Classification: **genuine RECIPE defect** (gitea 3.6.0/1.24.2 + read-only app.ini docker-config mount
on the warm-reattach advance), deterministic, reproduced first-hand. NOT a flake, NOT promote
machinery. Fix approach (M2): recipe PR making app.ini writable on the advance path — e.g. render the
config into the WRITABLE `config:/etc/gitea` volume via an entrypoint (not a read-only docker config),
OR ensure the persisted secrets are accepted without rewrite. (Secondary harness option: canonical
advance falls back to clean re-deploy when in-place config rewrite is impossible — but that loses the
reattach data-warm property; recipe fix preferred.) Ties to LFS PR #1 (app.ini secret handling).
ACTION NEEDED after run exits: warm-gitea is left crash-looping at 3.6.0 → restore it to 3.5.3
(redeploy the known-good canonical version) so the canonical is healthy again. Data volume intact.
## 2026-06-18T00:25Z — M1 CLAIMED (6/6 investigated, isolated, classified)
mumble repeat #2 (mumble2): ALL tiers green again incl. handshake; canonical re-promoted green
(ts 20260618T001730Z). So mumble = 2× reproducibly green in isolation → load/timing FLAKE confirmed.
All six classified with first-hand isolation evidence (or code proof for keycloak). Two canon
root-causes were CORRECTED by isolation: discourse (not a timeout/deploy-FATA — it's a stale cc-ci
overlay test asserting an unreleased migration) and mattermost-lts (not a loaded-node race — a
deterministic recipe restore defect: missing `backupbot.restore.post-hook`). bluesky's 000 is NOT a
load/rate-limit flake (my initial hypothesis) but a deterministic caddy↔app `app`-alias DNS collision
on the shared proxy. gitea app.ini read-only JWT crash reproduced first-hand. keycloak collision proven
structurally in code.
Node clean: warm-gitea idle@3.5.3 (volumes retained), orphaned warm-bluesky removed, only live
warm-keycloak up (healthy 200). Claiming M1; will start M2 fix design while awaiting the Adversary
verdict (keep an unblocked item in hand).

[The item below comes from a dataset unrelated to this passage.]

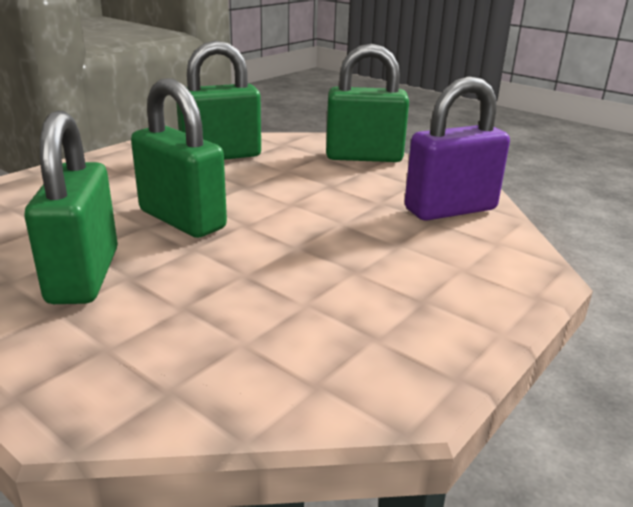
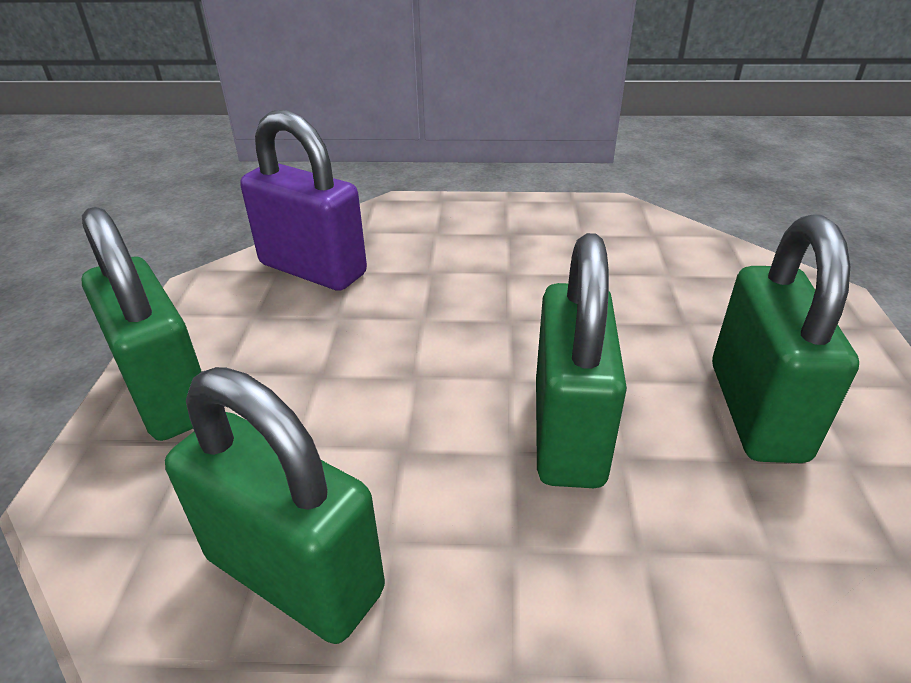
camera: 125 degrees left, 10 degrees up
(84, 275) = (756, 411): green padlock -> green padlock turned 45 degrees counterclockwise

## 2026-06-18T00:25Z — M2 prep (gated on M1 PASS): bluesky fix refinement
While parked at the M1 gate (no node deploys — Adversary cold-verifying), refined the bluesky fix:
cc-ci's bluesky tests probe via HTTP (/xrpc/_health), but the GENERIC harness defaults to
`service="app"` (deployed_identity/_app_container). So RENAMING the recipe's `app` service → `pds`
could break generic harness assumptions. Cleaner fix: keep the service named `app` but give it a
UNIQUE network ALIAS on the internal net (e.g. `aliases: [pds-internal]`) and point caddy at
`pds-internal:3000` (reverse_proxy + on_demand_tls ask). A unique alias has no collision on the shared
proxy (only the bare `app` alias collides), and the service name stays `app` → zero cc-ci-side
breakage. Will validate this exact approach in M2 after M1 PASS.
## 2026-06-18T01:21Z — M1 PASS; starting M2
Adversary M1 verdict: **PASS** @01:18Z — all 6 classifications cold-verified CORRECT by its OWN
isolation re-runs (discourse/mattermost/mumble/bluesky/gitea) + code-verify (keycloak). No VETO.
"Builder cleared to proceed to M2." Two canon root-causes corrected and confirmed (discourse: not a
timeout, stale overlay; mattermost: not a load race, recipe defect). bluesky reclassification (recipe,
not warm-machinery) confirmed against the plan's prior.
Starting M2. Plan: recipe PRs (mattermost-lts, bluesky-pds, gitea) via the recipe mirror+PR flow
(`!testme`-verified, never merge); harness fixes (keycloak collision-free canonical_domain + enroll;
mumble handshake stabilization) on a cc-ci branch; discourse overlay-scope decision. Node now mine
(Adversary done). Will examine the recipe-create-pr flow first, then execute one fix at a time.